すなわちこの動画自体を見ているのがクラプターである可能性と、自身をクラプターかもと疑う人がいるのは何故なのかということだった。

 玲の指摘に返答が返ってくる。一つは直樹だった。

「もしかしたらこのチャンネルを通じて、クラプターになりたての者たちのネットワーク、コミュニティができているのかもしれないな」

 正規MaCHINZRマシンザーの一人が口を開く。

「ふむ、鍋島くんの意見は的を射ている。いきなり怪力になったら困惑する人が大半だろう。そんな時、同じような仲間がいると誘われたら、突っぱねられるほど人の心は強靭ではない……」

『その危険性は充分あると思うね。もう一方の玲の指摘だけど、ざっと書き込みの傾向を分析した。現状や社会に不満があってクラプターになって一発逆転なんて考えているのかも……あるいはクラプターの仲間入りをして居場所が欲しいのかなぁ』

「本当にその種の問題を抱えているなら、解決は難しいのよね。そういう人たちはきっと少なくないでしょ?」

 タロースの推測が正しければ、宮湖が今言ったように即効性がある解決策は望めないだろう。

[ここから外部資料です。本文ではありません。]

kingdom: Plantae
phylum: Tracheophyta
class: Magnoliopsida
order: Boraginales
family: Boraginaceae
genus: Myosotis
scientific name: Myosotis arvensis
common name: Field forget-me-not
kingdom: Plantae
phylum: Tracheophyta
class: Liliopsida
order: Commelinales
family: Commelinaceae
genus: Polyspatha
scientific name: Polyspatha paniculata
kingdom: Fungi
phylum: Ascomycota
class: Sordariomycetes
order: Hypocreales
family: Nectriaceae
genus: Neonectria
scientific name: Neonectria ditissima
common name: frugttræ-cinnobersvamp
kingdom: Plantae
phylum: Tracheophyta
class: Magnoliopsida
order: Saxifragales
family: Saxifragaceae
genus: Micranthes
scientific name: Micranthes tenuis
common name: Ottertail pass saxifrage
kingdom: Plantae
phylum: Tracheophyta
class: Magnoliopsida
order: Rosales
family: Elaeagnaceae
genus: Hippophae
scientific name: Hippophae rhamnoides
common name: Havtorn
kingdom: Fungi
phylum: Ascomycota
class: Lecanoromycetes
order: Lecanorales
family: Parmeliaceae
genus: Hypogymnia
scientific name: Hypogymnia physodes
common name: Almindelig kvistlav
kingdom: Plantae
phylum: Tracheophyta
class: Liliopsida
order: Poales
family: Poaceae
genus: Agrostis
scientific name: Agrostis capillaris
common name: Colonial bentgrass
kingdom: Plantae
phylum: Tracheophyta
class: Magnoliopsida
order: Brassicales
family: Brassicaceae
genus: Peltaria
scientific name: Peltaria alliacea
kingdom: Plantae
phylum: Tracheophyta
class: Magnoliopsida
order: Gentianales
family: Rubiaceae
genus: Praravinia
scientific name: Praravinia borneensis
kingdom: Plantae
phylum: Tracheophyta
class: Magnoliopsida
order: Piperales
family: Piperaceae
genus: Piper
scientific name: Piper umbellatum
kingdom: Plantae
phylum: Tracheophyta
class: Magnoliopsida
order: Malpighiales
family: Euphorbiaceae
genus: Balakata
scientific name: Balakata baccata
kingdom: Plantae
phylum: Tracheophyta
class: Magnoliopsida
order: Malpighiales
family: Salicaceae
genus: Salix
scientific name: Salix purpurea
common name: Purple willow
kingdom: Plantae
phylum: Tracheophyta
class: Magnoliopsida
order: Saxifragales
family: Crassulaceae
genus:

IN-verseインバースでの告発なら、クラプターの存在が広がるとは考えにくい。でも、潜在的にクラプターに憧れや親近感を抱く人たちが増えていくのは非情にマズいよ』

 困り顔のタロースに朝日が尋ねる。

「具体的に対策はあるの?」

『残念ながら対策はこれからだね。クラプターとの戦闘を一般市民に見られないように気をつけてもらうくらいだよ』

「ったく、ぶっ倒して終わりなら楽なのにな」

 雄一郎の言葉に同調する言葉は出なかった。しかし、否定も注意もなかった。

(……でも、クラプターになっちゃったら同じ仲間と一緒にいたいと思うのは仕方ない気がする。こういう問題ってどうするのがいいんだろう)

 中度クラプターの殺処分だけでなく、クラプターのことを考えると玲も頭を悩ませてしまう。

 問題の共有が終わり、集まっているMaCHINZRマシンザーのチームには確認や任務変更が通達されていく。

 そして、最後に大町班に新たな任務が伝えられた。